Two cases, cleanly separated. Switching face resets consecutive count to 1 and draws from every valid state of every other face. Extending a streak increments the count by 1 and only applies when the new count is still within the limit. The constraint check is implicit in the loop bound: k only goes up to rollMax[j], so you never create an invalid state.

Drill constrained DP building blocks with spaced repetition

Edge cases

All rollMax values are 1: no face can repeat consecutively. The problem reduces to counting permutations where no two adjacent elements are the same. For n = 1 the answer is 6. For n = 2 the answer is 30 (6 choices for first, 5 for second).
n = 1: the answer is always 6, regardless of rollMax, since a single roll cannot violate any consecutive constraint.
One rollMax is very large: if rollMax[0] = 15 (the max allowed), face 1 can appear up to 15 times in a row. The DP table grows in the k dimension but the logic stays the same.
All rollMax values equal n: no constraint is ever binding. Every sequence of length n is valid, giving 6^n mod (10^9 + 7).
Modular arithmetic: the counts grow fast. Always take mod at every addition to avoid overflow in languages with fixed-size integers.

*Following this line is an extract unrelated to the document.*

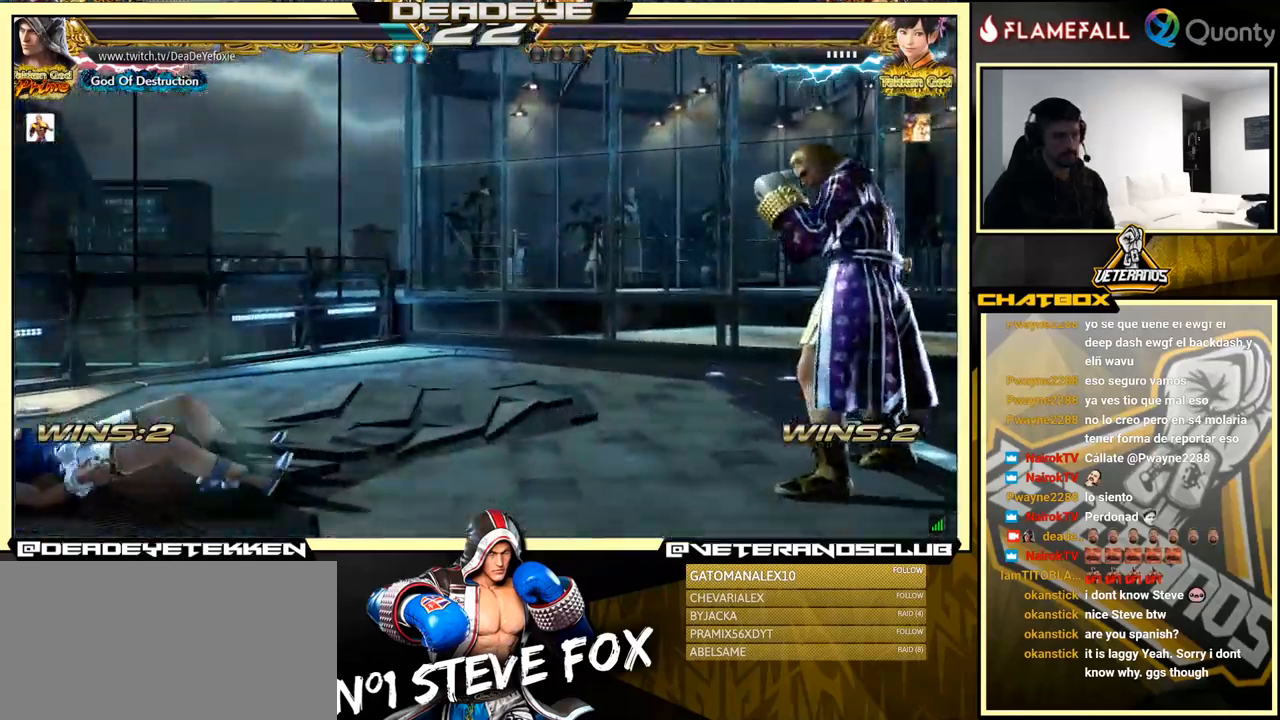
{"buttons": [], "left_stick": "center", "events": []}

From understanding to recall

You now understand why a third DP dimension is necessary, how the switch and extend transitions work, and how the rollMax constraint gets enforced through loop bounds. But understanding the logic once is not the same as reproducing it under pressure. In an interview, you need to remember that the state is (roll, face, consecutive), that switching resets k to 1, and that extending increments k by 1.

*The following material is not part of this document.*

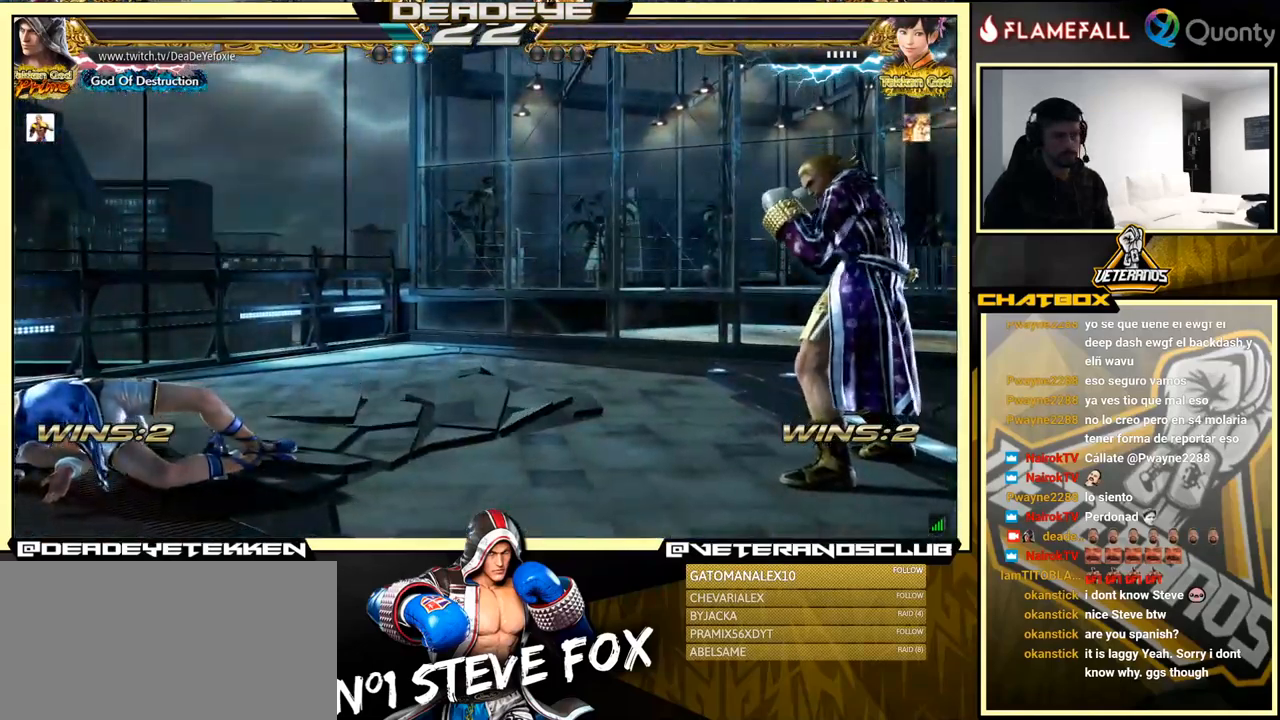
{"buttons": [], "left_stick": "center", "events": []}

The constrained state DP pattern shows up in many problems beyond dice. Count Vowels Permutation constrains which letters can follow which. Student Attendance Record II constrains how many consecutive absences are allowed. Every time you see "at most X in a row," you should think of adding a consecutive-count dimension. Drilling this pattern with spaced repetition until the state definition and transitions are automatic is the fastest way to own this category of problems.

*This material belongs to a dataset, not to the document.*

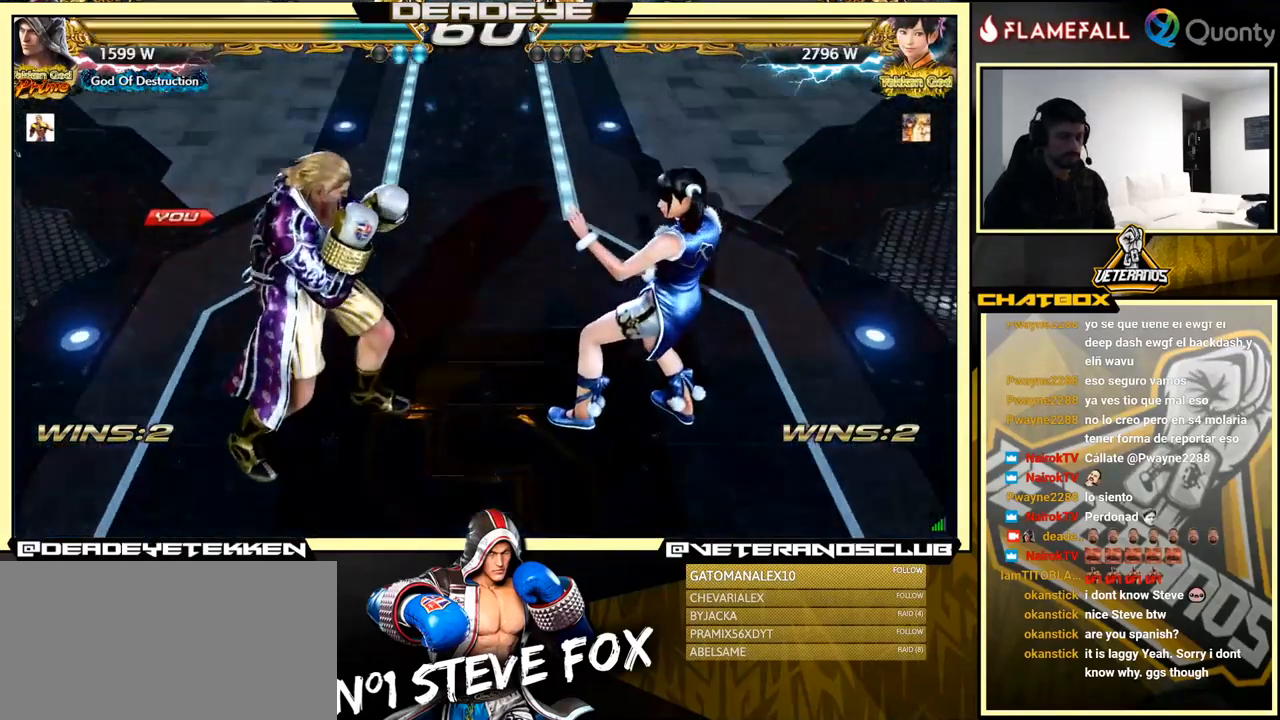
{"buttons": [], "left_stick": "center", "events": []}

Count Vowels Permutation - State machine DP with transition rules
Decode Ways - Counting sequences with constraints
Coin Change - DP with multiple choices at each step

The constrained state DP pattern is one of roughly 60 reusable building blocks in the CodeBricks system. You practice it with spaced repetition until the three-dimensional state definition and the switch/extend transitions are second nature. That kind of fluency is what separates "I can solve it if I think hard enough" from "I see the pattern instantly."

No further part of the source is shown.